■ **Requirement 1**
According to the biography of Thomas Walter Darrah, where was he born?

■ **Selected passage**
>>>>>

Thomas Walter Darrah (11 July 1873 – 21 January 1955) was a United States military officer. He participated in a number of U.S. military conflicts including the Spanish–American War, the Philippine–American War and World War I.

Early life and education 
Darrah was born in Marquette, Kansas on 11 July 1873 to Samuel Jones Darrah and Mary, née Temperly. He graduated from the United States Military Academy at West Point on 1895, one of his classmates was Joe Wheeler Jr., the son of Joseph Wheeler, former Confederate cavalry general and later U.S. Army major general. Later in life, Darrah also graduated from the Army School of the Line (1920), the Army Staff College (1921) and the Army War College (1923).

<<<<<

■ **Requirement 2**
In the first block of entries, begin at the line that has "Extrair o texto" and stop after the line that has "gerado será salvo|arquivo.pdf|". Give those lines again, swapping "Lorem ipsum" for "Texto de exemplo" and leaving everything else unchanged.

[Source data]
>>>>>

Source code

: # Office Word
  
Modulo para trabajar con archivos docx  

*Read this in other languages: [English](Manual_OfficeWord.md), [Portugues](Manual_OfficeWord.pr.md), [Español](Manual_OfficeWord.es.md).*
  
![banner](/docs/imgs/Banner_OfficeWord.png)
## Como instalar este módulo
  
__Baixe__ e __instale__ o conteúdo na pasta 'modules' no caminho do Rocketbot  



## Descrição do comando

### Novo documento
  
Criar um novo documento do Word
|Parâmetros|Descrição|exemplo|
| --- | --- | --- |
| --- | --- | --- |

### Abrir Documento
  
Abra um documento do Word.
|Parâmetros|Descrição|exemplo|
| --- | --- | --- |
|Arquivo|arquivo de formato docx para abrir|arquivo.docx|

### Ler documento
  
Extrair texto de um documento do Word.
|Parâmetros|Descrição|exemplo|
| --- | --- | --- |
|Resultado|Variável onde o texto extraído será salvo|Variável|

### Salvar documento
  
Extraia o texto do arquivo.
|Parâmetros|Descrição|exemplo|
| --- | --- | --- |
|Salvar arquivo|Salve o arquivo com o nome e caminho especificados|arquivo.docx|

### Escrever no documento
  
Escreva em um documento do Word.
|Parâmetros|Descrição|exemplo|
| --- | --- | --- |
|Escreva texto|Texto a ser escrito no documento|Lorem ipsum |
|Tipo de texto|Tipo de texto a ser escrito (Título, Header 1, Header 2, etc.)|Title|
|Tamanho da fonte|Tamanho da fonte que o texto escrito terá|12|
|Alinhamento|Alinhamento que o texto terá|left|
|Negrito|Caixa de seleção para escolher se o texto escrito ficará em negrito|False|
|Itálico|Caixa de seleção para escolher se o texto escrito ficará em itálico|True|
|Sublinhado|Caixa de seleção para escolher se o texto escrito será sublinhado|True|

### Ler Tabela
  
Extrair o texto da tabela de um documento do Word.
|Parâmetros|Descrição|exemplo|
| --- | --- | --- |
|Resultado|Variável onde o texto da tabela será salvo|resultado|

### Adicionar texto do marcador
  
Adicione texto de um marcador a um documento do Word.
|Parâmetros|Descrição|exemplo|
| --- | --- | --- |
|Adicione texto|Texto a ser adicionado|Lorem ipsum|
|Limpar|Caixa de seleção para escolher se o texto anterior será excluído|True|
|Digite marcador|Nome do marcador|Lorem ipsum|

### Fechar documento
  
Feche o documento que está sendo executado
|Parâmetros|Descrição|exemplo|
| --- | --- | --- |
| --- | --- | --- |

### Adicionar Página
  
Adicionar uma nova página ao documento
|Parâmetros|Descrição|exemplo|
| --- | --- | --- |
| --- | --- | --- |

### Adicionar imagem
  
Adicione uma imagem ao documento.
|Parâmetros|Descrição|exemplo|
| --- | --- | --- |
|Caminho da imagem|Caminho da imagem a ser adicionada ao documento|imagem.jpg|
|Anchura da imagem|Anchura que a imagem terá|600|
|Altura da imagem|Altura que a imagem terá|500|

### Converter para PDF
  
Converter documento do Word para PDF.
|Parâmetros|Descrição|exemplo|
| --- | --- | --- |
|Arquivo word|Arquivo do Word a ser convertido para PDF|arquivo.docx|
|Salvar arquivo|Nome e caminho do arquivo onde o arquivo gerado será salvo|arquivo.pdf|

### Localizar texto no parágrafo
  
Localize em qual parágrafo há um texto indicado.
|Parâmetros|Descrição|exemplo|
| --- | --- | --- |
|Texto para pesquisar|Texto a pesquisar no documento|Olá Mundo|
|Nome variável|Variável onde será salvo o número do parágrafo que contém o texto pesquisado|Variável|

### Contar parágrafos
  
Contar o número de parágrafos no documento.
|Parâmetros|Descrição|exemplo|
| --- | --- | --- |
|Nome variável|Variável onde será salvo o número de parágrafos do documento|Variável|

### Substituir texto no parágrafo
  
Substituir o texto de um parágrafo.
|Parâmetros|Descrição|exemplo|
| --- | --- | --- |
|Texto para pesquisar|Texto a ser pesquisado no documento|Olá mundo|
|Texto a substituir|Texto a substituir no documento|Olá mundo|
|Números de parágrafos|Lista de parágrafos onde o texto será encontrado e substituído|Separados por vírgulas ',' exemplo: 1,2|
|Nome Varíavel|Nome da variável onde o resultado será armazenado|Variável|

<<<<<
>>>>>

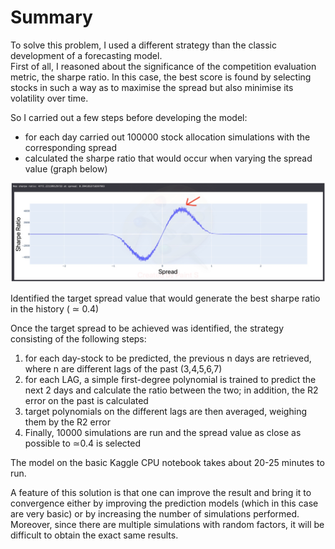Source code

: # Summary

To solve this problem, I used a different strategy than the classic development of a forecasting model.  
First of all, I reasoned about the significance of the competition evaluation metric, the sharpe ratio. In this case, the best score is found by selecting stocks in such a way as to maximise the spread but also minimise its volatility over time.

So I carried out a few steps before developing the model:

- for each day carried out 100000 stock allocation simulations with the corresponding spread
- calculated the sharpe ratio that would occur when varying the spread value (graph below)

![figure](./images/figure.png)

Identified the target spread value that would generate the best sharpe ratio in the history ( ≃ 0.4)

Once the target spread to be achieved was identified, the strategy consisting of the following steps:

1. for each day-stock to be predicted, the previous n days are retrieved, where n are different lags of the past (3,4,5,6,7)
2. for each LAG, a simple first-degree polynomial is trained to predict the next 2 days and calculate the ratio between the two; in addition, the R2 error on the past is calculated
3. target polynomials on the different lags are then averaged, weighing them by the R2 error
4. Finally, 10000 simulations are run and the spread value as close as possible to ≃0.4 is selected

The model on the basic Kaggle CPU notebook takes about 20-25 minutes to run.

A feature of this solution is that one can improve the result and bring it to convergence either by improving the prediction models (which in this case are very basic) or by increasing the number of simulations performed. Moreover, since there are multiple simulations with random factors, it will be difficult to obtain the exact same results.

<<<<<

■ **Answer area 1**
Marquette, Kansas

■ **Answer area 2**
Extrair o texto da tabela de um documento do Word.
|Parâmetros|Descrição|exemplo|
| --- | --- | --- |
|Resultado|Variável onde o texto da tabela será salvo|resultado|

### Adicionar texto do marcador
  
Adicione texto de um marcador a um documento do Word.
|Parâmetros|Descrição|exemplo|
| --- | --- | --- |
|Adicione texto|Texto a ser adicionado|Texto de exemplo|
|Limpar|Caixa de seleção para escolher se o texto anterior será excluído|True|
|Digite marcador|Nome do marcador|Texto de exemplo|

### Fechar documento
  
Feche o documento que está sendo executado
|Parâmetros|Descrição|exemplo|
| --- | --- | --- |
| --- | --- | --- |

### Adicionar Página
  
Adicionar uma nova página ao documento
|Parâmetros|Descrição|exemplo|
| --- | --- | --- |
| --- | --- | --- |

### Adicionar imagem
  
Adicione uma imagem ao documento.
|Parâmetros|Descrição|exemplo|
| --- | --- | --- |
|Caminho da imagem|Caminho da imagem a ser adicionada ao documento|imagem.jpg|
|Anchura da imagem|Anchura que a imagem terá|600|
|Altura da imagem|Altura que a imagem terá|500|

### Converter para PDF
  
Converter documento do Word para PDF.
|Parâmetros|Descrição|exemplo|
| --- | --- | --- |
|Arquivo word|Arquivo do Word a ser convertido para PDF|arquivo.docx|
|Salvar arquivo|Nome e caminho do arquivo onde o arquivo gerado será salvo|arquivo.pdf|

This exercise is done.